Texte fourni:
Ce n’est pas une résolution, simplement un voeu. Un espoir.
Ce que j’aimerais le plus entendre, en 2011, c’est plus de nuances dans le discours. On en trouve toujours, ici et là, mais il n’y en a jamais trop. Particulièrement en ce qui concerne la politique.
L’année 2010, au Québec, aura été particulièrement lourde, de ce côté. Il y avait de quoi colérer, il faut bien le dire, en voyant sortir révélations sur révélations, dans le domaine de l’éthique et des moeurs politiques. Au gouvernement du Québec, des histoires de garderies qui ont emporté le ministre Tony Tomassi aux questions de financement et de prête-noms en passant par la commission Bellemare et les scandales entourant l’octroi de contrats publics, le monde du génie et de la construction, on a l’impression de se trouver devant les écuries d’Augias, dont le nettoyage serait une tache herculéenne. Et on ne parle même pas de politique municipale, où les dossiers s’épaississent constamment – et ce n’est pas fini, d’après ce que j’entends.
Que la classe politique ait à faire un examen de conscience, pas de doute là-dessus. L’état des choses est décourageant et le fait que le premier ministre Charest ait cherché plus souvent à minimiser qu’à montrer que les questions éthiques sont prises au sérieux n’a rien arrangé. Il faudra de grands chantiers pour redresser la situation, tant au plan des actions que des perceptions.
Mais il ne faut pas pour autant tout peindre en noir et jeter le bébé avec l’eau du bain. Prenez par exemple le fameux article de Maclean’s, avec sa couverture proclamant que le Québec est la province la plus corrompue au Canada. Y a-t-il des problèmes récurrents de corruption politique, au Québec? Oui, certainement. Qu’on regarde la situation actuelle ou qu’on retourne voir au temps de Lomer Gouin, comme l’a fait Antoine Robitaille dans les pages du Devoir, on ne peut pas nier que le travail d’assainissement des moeurs publiques – comme celui effectué par René Lévesque, un des politiciens les plus exemplaires à ce chapitre, et pas seulement à l’échelle du Québec – prenne des airs d’éternel recommencement. Sauf que quand on dit “vous êtes les pires de tous”, plutôt que “vous avez un sérieux problème”, et que la méthodologie est inexistante et les nuances absentes, on perd tout l’effet escompté et on tourne le débat autour du Québec-bashing, plutôt que de la corruption.
Le problème est le même quand on se met à dire que les politiciens “sont tous comme ça”, et que rien de bon ne peut sortir de la politique et des gouvernements.
Voyons donc.
S’il y a des politiciens qui passent trop facilement du compromis à la compromission, il y a aussi beaucoup de monde, en politique, qui y vont dans le but de servir leurs concitoyens. Et des ministres qui prennent des décisions en fonction de l’intérêt public – et l’intérêt public, faut-il le rappeler, ce n’est pas toujours l’option la plus populaire ou la plus régulièrement entendue.

Données fournies:
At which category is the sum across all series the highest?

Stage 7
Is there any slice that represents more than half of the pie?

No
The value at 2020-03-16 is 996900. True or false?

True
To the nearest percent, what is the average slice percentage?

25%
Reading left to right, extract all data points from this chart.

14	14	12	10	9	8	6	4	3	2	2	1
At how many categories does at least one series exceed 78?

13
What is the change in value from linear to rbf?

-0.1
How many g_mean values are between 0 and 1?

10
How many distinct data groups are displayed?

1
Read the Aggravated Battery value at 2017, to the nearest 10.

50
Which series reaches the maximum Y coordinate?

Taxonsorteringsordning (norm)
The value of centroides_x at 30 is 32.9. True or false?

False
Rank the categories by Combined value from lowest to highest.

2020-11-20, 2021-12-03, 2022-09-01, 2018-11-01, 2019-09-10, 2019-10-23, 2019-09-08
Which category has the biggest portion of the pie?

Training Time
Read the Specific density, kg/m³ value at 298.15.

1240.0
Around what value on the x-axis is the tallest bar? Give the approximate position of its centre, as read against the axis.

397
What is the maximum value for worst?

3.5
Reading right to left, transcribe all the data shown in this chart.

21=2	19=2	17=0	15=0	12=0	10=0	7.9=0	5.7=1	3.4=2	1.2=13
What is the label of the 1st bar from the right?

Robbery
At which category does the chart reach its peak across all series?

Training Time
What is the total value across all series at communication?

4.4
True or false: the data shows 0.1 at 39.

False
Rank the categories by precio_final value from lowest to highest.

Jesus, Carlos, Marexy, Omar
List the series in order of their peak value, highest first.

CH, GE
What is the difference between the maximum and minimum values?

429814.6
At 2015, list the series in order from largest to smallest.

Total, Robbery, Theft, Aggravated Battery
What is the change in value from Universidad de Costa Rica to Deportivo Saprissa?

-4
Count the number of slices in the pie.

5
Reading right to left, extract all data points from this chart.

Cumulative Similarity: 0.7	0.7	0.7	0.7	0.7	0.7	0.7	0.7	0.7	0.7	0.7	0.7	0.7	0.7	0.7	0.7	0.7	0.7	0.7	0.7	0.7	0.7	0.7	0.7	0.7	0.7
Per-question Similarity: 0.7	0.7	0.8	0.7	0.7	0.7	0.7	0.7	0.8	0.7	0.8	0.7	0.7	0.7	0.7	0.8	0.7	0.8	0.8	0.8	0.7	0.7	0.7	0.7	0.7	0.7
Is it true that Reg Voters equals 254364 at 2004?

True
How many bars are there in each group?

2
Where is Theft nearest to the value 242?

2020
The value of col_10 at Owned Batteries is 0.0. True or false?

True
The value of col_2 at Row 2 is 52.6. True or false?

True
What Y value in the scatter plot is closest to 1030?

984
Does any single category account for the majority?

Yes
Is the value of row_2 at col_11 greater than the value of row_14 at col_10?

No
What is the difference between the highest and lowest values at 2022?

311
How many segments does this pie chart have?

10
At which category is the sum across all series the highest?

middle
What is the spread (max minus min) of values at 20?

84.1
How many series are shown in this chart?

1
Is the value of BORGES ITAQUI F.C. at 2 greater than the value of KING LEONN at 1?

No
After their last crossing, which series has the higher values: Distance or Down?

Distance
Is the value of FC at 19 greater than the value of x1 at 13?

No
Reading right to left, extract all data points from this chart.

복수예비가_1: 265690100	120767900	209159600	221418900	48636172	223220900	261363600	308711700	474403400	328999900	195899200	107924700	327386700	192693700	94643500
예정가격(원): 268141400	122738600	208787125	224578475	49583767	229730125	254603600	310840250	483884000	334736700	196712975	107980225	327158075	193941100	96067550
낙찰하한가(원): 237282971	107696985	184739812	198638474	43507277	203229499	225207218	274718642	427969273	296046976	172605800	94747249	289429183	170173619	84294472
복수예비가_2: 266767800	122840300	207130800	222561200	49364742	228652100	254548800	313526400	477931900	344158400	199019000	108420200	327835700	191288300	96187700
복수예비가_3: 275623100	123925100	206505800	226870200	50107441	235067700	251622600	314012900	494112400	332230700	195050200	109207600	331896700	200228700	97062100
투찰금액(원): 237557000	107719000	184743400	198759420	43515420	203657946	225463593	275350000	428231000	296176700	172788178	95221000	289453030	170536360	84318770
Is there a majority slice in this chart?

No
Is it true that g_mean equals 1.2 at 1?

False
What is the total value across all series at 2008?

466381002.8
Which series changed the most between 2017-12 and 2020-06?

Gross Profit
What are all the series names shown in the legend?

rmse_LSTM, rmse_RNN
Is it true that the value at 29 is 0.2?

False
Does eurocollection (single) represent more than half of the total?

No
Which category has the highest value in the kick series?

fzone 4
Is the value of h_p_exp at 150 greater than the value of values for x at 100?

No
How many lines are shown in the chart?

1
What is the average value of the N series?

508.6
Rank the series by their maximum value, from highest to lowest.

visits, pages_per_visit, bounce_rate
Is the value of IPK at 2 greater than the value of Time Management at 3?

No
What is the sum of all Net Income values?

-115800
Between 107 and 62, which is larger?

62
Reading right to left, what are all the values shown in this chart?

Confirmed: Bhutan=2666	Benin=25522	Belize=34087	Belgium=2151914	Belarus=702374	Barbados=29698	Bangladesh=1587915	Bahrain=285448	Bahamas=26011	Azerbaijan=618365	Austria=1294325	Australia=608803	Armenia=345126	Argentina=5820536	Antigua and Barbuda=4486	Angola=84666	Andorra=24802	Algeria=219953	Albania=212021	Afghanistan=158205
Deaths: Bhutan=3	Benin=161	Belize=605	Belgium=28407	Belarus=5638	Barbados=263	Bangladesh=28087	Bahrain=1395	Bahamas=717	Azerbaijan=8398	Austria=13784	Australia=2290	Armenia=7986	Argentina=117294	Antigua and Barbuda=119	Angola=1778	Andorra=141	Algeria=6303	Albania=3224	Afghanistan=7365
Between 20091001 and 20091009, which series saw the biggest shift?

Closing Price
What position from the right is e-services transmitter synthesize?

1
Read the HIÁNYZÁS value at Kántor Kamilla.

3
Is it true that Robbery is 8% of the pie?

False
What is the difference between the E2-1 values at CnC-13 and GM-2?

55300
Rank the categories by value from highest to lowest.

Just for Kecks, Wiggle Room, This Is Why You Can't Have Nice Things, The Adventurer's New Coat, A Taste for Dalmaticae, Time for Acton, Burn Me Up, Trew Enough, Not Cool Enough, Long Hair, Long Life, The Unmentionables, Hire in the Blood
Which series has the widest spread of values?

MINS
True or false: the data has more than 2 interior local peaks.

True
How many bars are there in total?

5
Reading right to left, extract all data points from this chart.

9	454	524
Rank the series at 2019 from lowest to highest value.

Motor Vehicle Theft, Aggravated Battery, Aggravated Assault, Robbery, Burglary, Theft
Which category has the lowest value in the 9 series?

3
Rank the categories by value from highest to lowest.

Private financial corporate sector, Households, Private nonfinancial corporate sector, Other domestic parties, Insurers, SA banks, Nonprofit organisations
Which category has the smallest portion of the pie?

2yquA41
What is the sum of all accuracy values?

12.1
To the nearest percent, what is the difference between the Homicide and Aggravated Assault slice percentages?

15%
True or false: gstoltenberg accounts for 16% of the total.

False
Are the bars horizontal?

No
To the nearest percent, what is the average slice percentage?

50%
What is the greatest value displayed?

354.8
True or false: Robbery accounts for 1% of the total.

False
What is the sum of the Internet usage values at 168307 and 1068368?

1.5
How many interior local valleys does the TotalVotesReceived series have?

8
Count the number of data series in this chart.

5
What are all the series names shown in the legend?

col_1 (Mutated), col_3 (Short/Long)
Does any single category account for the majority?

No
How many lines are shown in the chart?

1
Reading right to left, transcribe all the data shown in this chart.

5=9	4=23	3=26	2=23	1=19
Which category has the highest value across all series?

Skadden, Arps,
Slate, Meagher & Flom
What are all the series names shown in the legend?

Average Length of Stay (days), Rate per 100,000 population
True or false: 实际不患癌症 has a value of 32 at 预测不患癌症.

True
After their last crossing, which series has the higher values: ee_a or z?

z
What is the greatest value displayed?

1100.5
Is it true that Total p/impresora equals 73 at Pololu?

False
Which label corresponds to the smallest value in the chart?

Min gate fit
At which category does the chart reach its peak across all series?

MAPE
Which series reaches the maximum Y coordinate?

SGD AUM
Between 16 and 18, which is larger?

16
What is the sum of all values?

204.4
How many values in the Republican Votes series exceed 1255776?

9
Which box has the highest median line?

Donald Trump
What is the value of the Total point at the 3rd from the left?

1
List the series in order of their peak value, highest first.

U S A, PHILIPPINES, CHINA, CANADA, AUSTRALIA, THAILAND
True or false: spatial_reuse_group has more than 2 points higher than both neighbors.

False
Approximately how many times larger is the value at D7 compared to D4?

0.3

Consigne 1:
Répondez aux questions suivantes à partir du texte sur la politique québécoise.
(a) Quel ministre les histoires de garderies ont-elles emporté ?
(b) Quel politicien le texte présente-t-il comme un des plus exemplaires dans le travail d'assainissement des moeurs publiques ?
(c) Selon le texte, que n'est pas toujours l'intérêt public ?
Consigne 2: Prolongez le texte sur la politique québécoise à partir de sa dernière phrase.
Ces données proviennent d'une autre source que le texte sur la politique québécoise.

Réponse 1:
(a) Le ministre Tony Tomassi.
(b) René Lévesque.
(c) L'option la plus populaire ou la plus régulièrement entendue.

Réponse 2:
Le gouvernement Charest, celui-là même qui a perdu la confiance des Québécois pour des raisons d’éthique, reste celui qui a remis de l’ordre dans le soutien aux familles, avec une restructuration du financement et la mise en oeuvre de l’assurance-parentale (pensée sous un gouvernement péquiste) qui ont fortement encouragé la reprise de la natalité au Québec. Scandales ou pas, le fait reste. Et c’est l’intérêt public qui y a gagné.
De la même façon que le maire Régis Labeaume, à Québec, ne fait pas que des bons coups, même s’il a l’approbation quasi-totale des citoyens, le gouvernement Charest n’en fait pas que des mauvais, parce que les citoyens en sont très insatisfaits. J’utilise ces exemples parce qu’ils sont actuels, mais la logique s’applique à toutes les administrations. Tous les gouvernements font des bons coups et des moins bons.
Et l’espace public reste le seul où l’intérêt général peut vraiment primer – même si ce n’est malheureusement pas toujours le cas.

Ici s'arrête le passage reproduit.